Introduction of EfficientNet-B4

Model Details of EfficientNet-B4

EfficientNet-B4: Optimized for Mobile Deployment

Imagenet classifier and general purpose backbone

EfficientNetB4 is a machine learning model that can classify images from the Imagenet dataset. It can also be used as a backbone in building more complex models for specific use cases.

This model is an implementation of EfficientNet-B4 found here .

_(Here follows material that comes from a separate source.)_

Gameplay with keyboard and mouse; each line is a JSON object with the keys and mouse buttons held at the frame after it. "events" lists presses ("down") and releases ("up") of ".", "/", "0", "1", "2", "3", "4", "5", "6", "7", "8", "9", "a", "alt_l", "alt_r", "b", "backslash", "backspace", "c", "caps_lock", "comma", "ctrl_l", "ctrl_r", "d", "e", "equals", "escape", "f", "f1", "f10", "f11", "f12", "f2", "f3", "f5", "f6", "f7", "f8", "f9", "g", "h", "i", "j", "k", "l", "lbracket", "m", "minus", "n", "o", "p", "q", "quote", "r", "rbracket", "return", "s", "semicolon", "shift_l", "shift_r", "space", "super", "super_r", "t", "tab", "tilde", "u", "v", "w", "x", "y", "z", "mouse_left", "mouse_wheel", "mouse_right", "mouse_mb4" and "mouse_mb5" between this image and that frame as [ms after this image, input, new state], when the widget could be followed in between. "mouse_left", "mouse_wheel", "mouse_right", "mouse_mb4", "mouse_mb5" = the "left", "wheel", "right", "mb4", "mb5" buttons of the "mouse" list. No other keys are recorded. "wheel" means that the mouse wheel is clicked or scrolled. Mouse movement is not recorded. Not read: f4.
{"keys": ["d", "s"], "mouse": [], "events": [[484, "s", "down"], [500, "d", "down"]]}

This repository provides scripts to run EfficientNet-B4 on Qualcomm® devices. More details on model performance across various devices, can be found here .

Model Details
  • Model Type: Image classification
  • Model Stats:
    • Model checkpoint: Imagenet
    • Input resolution: 380x380
    • Number of parameters: 19.34M
    • Model size: 74.5 MB
Model Device Chipset Target Runtime Inference Time (ms) Peak Memory Range (MB) Precision Primary Compute Unit Target Model
EfficientNet-B4 Samsung Galaxy S23 Snapdragon® 8 Gen 2 TFLITE 3.624 ms 0 - 3 MB FP16 NPU EfficientNet-B4.tflite
EfficientNet-B4 Samsung Galaxy S23 Snapdragon® 8 Gen 2 QNN 3.726 ms 0 - 230 MB FP16 NPU EfficientNet-B4.so
EfficientNet-B4 Samsung Galaxy S23 Snapdragon® 8 Gen 2 ONNX 3.571 ms 0 - 50 MB FP16 NPU EfficientNet-B4.onnx
EfficientNet-B4 Samsung Galaxy S24 Snapdragon® 8 Gen 3 TFLITE 2.629 ms 0 - 159 MB FP16 NPU EfficientNet-B4.tflite
EfficientNet-B4 Samsung Galaxy S24 Snapdragon® 8 Gen 3 QNN 2.694 ms 0 - 27 MB FP16 NPU EfficientNet-B4.so
EfficientNet-B4 Samsung Galaxy S24 Snapdragon® 8 Gen 3 ONNX 2.589 ms 0 - 164 MB FP16 NPU EfficientNet-B4.onnx
EfficientNet-B4 Snapdragon 8 Elite QRD Snapdragon® 8 Elite TFLITE 2.106 ms 0 - 63 MB FP16 NPU EfficientNet-B4.tflite
EfficientNet-B4 Snapdragon 8 Elite QRD Snapdragon® 8 Elite QNN 2.548 ms 0 - 25 MB FP16 NPU Use Export Script
EfficientNet-B4 Snapdragon 8 Elite QRD Snapdragon® 8 Elite ONNX 2.505 ms 0 - 68 MB FP16 NPU EfficientNet-B4.onnx
EfficientNet-B4 QCS8550 (Proxy) QCS8550 Proxy TFLITE 3.61 ms 0 - 2 MB FP16 NPU EfficientNet-B4.tflite
EfficientNet-B4 QCS8550 (Proxy) QCS8550 Proxy QNN 3.321 ms 1 - 2 MB FP16 NPU Use Export Script
EfficientNet-B4 QCS8450 (Proxy) QCS8450 Proxy TFLITE 7.289 ms 0 - 174 MB FP16 NPU EfficientNet-B4.tflite
EfficientNet-B4 QCS8450 (Proxy) QCS8450 Proxy QNN 7.403 ms 0 - 34 MB FP16 NPU Use Export Script
EfficientNet-B4 Snapdragon X Elite CRD Snapdragon® X Elite QNN 3.659 ms 1 - 1 MB FP16 NPU Use Export Script
EfficientNet-B4 Snapdragon X Elite CRD Snapdragon® X Elite ONNX 3.728 ms 47 - 47 MB FP16 NPU EfficientNet-B4.onnx
Installation

This model can be installed as a Python package via pip.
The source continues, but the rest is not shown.